Networks whose programming is largely anti-Trump should have their government-approved broadcasting license “taken away,” President Trump suggested, in comments that alarmed free expression advocates.
Speaking to reporters on Thursday, the president complained that networks air shows featuring coverage and commentary about him that was almost entirely negative, which meant the Federal Communications Commission could pull their licenses.
“All they do is hit Trump,” the president said. “They’re licensed. They’re not allowed to do that.”
As the FCC’s website notes, the commission does not license the large corporate broadcast networks like ABC or NBC, but rather the individual stations that carry their content locally. The commission also does not involve itself in content decisions.
“Broadcasters – not the FCC or any other government agency – are responsible for selecting the material they air,” according to the commission site. “The First Amendment and the Communications Act expressly prohibit the Commission from censoring broadcast matter.

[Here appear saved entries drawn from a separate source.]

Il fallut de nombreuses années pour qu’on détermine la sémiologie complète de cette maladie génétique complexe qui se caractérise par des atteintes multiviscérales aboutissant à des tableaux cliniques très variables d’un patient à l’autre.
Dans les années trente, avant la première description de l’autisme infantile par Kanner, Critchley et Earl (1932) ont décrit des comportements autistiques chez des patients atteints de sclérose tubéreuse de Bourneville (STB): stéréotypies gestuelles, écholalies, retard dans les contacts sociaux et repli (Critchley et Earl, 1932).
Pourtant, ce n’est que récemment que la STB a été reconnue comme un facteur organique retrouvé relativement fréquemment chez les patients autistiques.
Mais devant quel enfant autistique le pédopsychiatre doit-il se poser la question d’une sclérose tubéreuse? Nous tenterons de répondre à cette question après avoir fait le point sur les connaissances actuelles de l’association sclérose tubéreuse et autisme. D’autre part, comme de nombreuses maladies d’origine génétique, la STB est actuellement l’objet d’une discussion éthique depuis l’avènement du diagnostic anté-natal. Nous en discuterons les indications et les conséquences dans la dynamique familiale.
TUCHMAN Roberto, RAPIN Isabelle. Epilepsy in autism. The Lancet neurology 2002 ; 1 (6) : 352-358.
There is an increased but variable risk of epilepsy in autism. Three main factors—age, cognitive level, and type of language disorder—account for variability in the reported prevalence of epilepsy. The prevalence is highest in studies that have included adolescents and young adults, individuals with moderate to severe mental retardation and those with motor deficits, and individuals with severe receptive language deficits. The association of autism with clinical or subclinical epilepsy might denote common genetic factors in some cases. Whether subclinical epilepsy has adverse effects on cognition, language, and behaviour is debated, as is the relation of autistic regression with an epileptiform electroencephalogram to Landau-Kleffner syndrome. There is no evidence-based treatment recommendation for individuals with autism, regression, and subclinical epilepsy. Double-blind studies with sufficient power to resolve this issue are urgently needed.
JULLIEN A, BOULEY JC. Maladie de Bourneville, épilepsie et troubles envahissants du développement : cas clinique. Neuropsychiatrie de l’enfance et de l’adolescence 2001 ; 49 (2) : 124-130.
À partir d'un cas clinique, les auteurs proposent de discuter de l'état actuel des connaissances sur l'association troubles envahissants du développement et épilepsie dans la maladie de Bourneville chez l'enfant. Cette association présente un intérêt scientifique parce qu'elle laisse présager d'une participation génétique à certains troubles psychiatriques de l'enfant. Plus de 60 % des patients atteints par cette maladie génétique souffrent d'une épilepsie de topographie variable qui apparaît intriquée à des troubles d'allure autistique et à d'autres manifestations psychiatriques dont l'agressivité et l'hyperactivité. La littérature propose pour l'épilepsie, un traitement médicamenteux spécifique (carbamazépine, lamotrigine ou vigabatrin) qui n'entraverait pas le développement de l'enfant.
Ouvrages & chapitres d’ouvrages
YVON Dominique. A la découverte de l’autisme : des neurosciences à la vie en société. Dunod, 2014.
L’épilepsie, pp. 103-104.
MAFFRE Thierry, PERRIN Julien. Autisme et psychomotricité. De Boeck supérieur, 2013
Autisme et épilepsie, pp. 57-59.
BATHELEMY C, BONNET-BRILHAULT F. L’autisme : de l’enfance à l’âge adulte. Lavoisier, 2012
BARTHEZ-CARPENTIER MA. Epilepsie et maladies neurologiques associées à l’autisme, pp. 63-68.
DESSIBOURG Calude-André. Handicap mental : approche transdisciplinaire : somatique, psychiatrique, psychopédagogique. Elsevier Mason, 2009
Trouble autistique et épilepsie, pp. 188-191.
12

Our role in overseeing program content is very limited.”
As Brendan Carr, the Trump-appointed FCC chair, wrote in a post on social media in 2019, “The FCC does not have a roving mandate to police speech in the name of the ‘public interest.’”
Trump’s view of the process represents a dramatic government overreach into free speech, according to some observers.
“This is probably the most dictatory statement a president has ever uttered,” political commentator Zaid Jilani wrote on X.
Sarah McLaughlin, a senior scholar at the Foundation for Individual Rights and Expression, a free speech advocacy group, wrote on BlueSky that Trump’s comments suggest “the president of the United States believes he has the right and the authority to use the firepower of the federal government to crush people who say things about him that he does not like.”

“President Trump is right: late night low-ratings losers are nothing more than an arm of the Democrat party,” White House spokesperson Abigail Jackson told The Independent in a statement, when asked if the president’s views violate free speech rights. “It’s no wonder they’re so unpopular!”
The Independent has contacted the FCC for comment.
Trump’s comments about the networks come as the administration has faced criticism for its perceived influence in the suspension of Jimmy Kimmel’s late-night TV show, after the comedian generated controversy for comments about the recent Charlie Kirk assassination.
ABC yanked the show hours after the Trump-appointed chair of the Federal Communications Commission, Brendan Carr, said of the controversy, “We can do this the easy way or the hard way,” and suggested the government might take action against the company.
The president also told an ABC reporter on Wednesday that, as part of Attorney General Pam Bondi’s stated intention to prosecute “hate speech,” a category of expression protected by the First Amendment, federal officials would “go after people like you because you treat me so unfairly.”

Speech advocates and comedians alike have criticized the decision to pull Kimmel off the air.
“We all see where this is going,” former late-night host David Letterman said on a panel at The Atlantic Festival on Thursday. “It’s managed media, and it’s no good, it’s silly, it ridiculous, and you can’t go around firing somebody because you’re fearful or you’re trying to suck up to an authoritarian, criminal administration in the Oval Office. That’s just not how this works.”
The president has long fumed against against the mainstream media, whom he has regularly referred to as the “enemy of the people,” and he hit The New York Times on Monday with a $15 billion defamation suit following unflattering recent coverage.